Тяжеловато выпрашивать любезность у человека, которого назвал «гребаной гадюкой».
– Мэнди, я относился к вам хуже некуда. Я сожалею. Отыграть обратно, наверное, не получится.
– Я не поменяю ни запятой.
– Я вас не виню. Точки тоже можете оставить в покое. – Мне вдруг показалось, что общаться с прессой все равно что продавать продукт: соглашайся с возражениями и меняй позицию. – Но позвольте мне спросить об одном.
– Хорошо.
– Почему это вы ничего не напечатали о вчерашнем приходе полиции?
– Мы решили, что завтра на первой полосе это даст больший резонанс.
– Мои шуры-муры с прекрасной вдовой Сэм Келемен? И конечно же, моя причастность к смерти Чарли Келемена?
– Для человека, не общающегося с прессой, вы осваиваетесь не по дням, а по часам, – подтвердила она. – Я вроде как занята, если вы не возражаете.
Пора закинуть наживку.
– А может, схема Понци даст резонанс побольше? – невинным тоном осведомился я, переигрывая ее слова.
– Какая схема Понци? – навострила она уши.
– Даю вам эксклюзив при одном условии.
– А именно?
– Воздержитесь от любых упоминаний моего имени до четверга.
– Да ни за что, – отрезала Марис. – Подробности я могу узнать у инвесторов Келемена. Пэтти Гершон уже сказала мне о вас все, что мне надо знать.
– Вы с ней говорили?
– Она звонила в понедельник после обеда, – ответила Марис. – И чем это таким вы умудрились так ее достать?
Тоже мне, предмет для разговора.
– У Пэтти своя повестка дня. А друзьям Чарли неизвестно то, что известно мне, Мэнди. Вторая половина истории разыграется завтра. Вы можете быть на месте событий за тридцать минут до того, как у кого-либо из конкурентов хоть забрезжит.
– И кроме вас, подтвердить некому? – поддела она. – Что мне надо сделать?

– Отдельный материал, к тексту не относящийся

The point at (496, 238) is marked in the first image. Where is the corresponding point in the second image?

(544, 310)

– Будьте на месте завтра в полдень. В двенадцать тридцать вы получите сигнал о том, куда идти.
– Что за игры плаща и кинжала? Откуда мне знать, что это не розыгрыш?
– Ниоткуда. Откуда мне знать, что вы не напечатаете каких-нибудь мерзостей обо мне?
– Мне нужно что-нибудь, чтобы убедить своего редактора.
Через тридцать секунд мы подвели черту. Я похерил либо все это дело, либо собственную участь. Мне предстояло сделать еще два звонка: один – Романову, а второй – моему секретному оружию.
Я уповал на то, что это сработает.
Насколько припоминаю, «Красное пламя»{109} – кухмистерская возле угла 44-й стрит и авеню Америк. Днем его кабинки, обшитые фанерными панелями, забиты народом напрочь. Меню предусматривает яичницу-болтунью, мясной рулет, бекон и картофель фри, поджаренный дюжиной разных способов. Именно в таких заведениях нью-йоркские трудоголики поглощают антистрессовые трапезы, не обращая внимания на хруст, скрежет и хлопки собственных артерий после каждой вилки, перегруженной жирами.
«Грубость» нигде в меню не значится. Но официантки швыряют на стол королевские порции с таким видом, будто о чаевых и не помышляют, а уборщики посуды маячат над пластиковыми столиками, будто ждут не дождутся, когда можно будет забрать тарелки и послать посетителей куда подальше. Иногда я там перекусываю за стойкой – скорее ради гама толпы, чем из-за вкуса еды.